In dem ersten Heft gab es auch zwei Anzeigen, die ebenfalls charakteristisch sind. Die eine war nämlich von der Sparbank der Arbeiter in Finnland mit dem Titel „Dient Dein Geld den Interessen von Anderen?“ und die zweite Anzeige von „Forum Oikeustiede“ (dt. „Das Forum der Rechtswissenschaft“), einer rechtswissenschaftlichen Publikationsreihe.

Im Laufe der 1970er Jahre blieb Oikeus auf der eingeschlagenen Bahn. Es kommen Themen vor wie z. B. radikale und marxistische Kriminologie, rechtswissenschaftliche Forschungsumwelt und Juristenausbildung oder die Institution des Justizkanzlers. Auch viele strafrechtliche (speziell im Zusammenhang der Strafrechtsreform), beamtenrechtliche, arbeitsrechtliche (speziell über Arbeiterschutz) und verfassungsrechtliche Beiträge wurden veröffentlicht. Ende der 1970er Jahre beginnt man auch über die Menschenrechte zu schreiben. In den Sommerseminarien ging es um die Reform der Verfassung (1974) oder um die radikale Erneuerung des Handelsgesetzes. Obwohl Oikeus Beiträge von allen Rechtsgebieten veröffentlichte, liegt der Schwerpunkt in den 1970er Jahren eindeutig im öffentlichen Recht und im Strafrecht.

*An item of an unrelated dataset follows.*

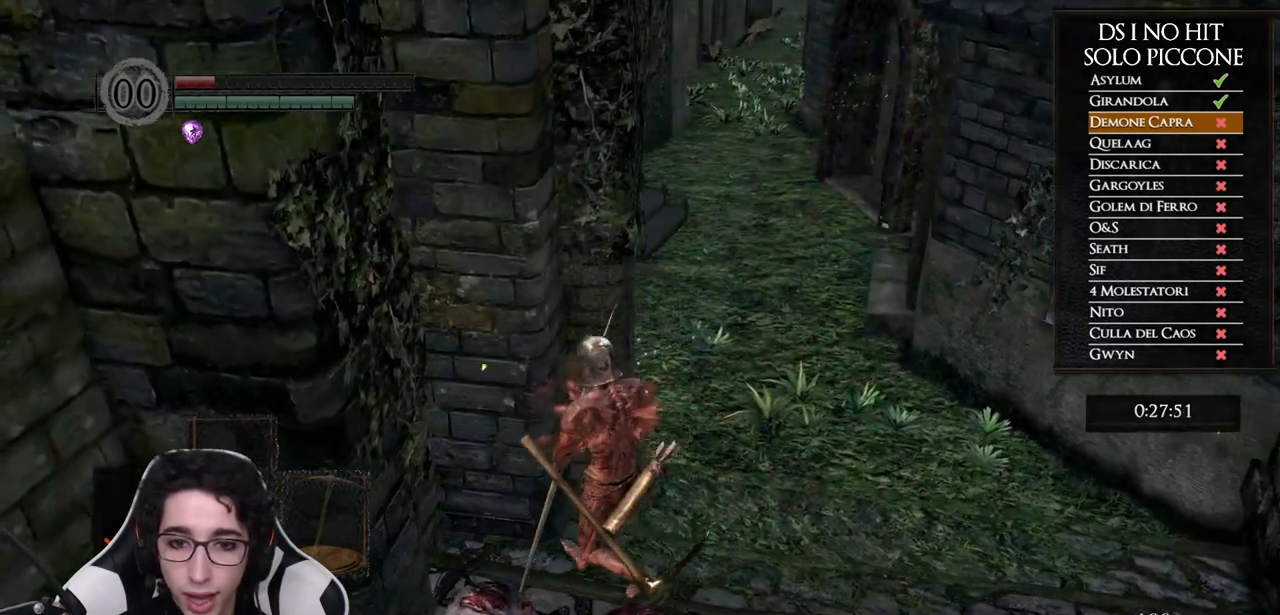
{"buttons": [], "left_stick": "center", "right_stick": "up-right", "events": [[150, "left_stick", "center"], [150, "right_stick", "right"], [367, "L1", "down"], [383, "right_stick", "up-right"], [450, "L1", "up"]]}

Die immer wieder vorkommende Gegenüberstellung, ebenso wie die sprachlichen und begrifflichen Auseinandersetzungen, die für die Beiträge der 1970er Jahre typisch waren, können auf den Gegensatz „demokratisch versus bürgerlich“ zurückgeführt werden. Dieser Gegensatz war einerseits kulturell geprägt, aber in den 1970er Jahren bestimmt auch parteipolitisch. Die Trennlinie ging zwischen die Rechten und die Linken. So waren die Anhänger von Oikeus vor allem die Sozialdemokraten, Kommunisten und die Mitte (Parteilosen und Liberalen inbegriffen), ebenso wie die Mitglieder des Demokratischen Juristenvereins.

2.2. Oikeus im Jahre 1982

Im Jahre 1982 sind vier Hefte erschienen, die nun etwas umfangreicher waren und alle zusammen etwa 270 Seiten ausgemacht haben. Im Vergleich zu den Anfangszeiten ist die Zeitschrift mehr strukturiert. Auf der ersten Stelle stand die Rubrik des Chefredakteurs, danach kamen 3 oder 4 Aufsätze, dann Diskussionsbeiträge, und danach die Rubrik der Diskussionen und Meinungen. Seit dem Jahrgang 1978 gibt es am Ende noch einen speziellen Teil über das „Rechtsleben“, wo ein anonymer Kommentator kurz und meistens kritisch über allerlei Ereignisse, problematische Fälle oder Streitigkeiten in der Justiz und der Verwaltung oder im akademischen Milieu meldete; man informierte hier auch über nationale und internationale Tagungen und Seminare, die etwas mit dem Recht zu tun hatten. In dieser Zeit begann man auch, Literaturkritik und Rezensionen zu veröffentlichen.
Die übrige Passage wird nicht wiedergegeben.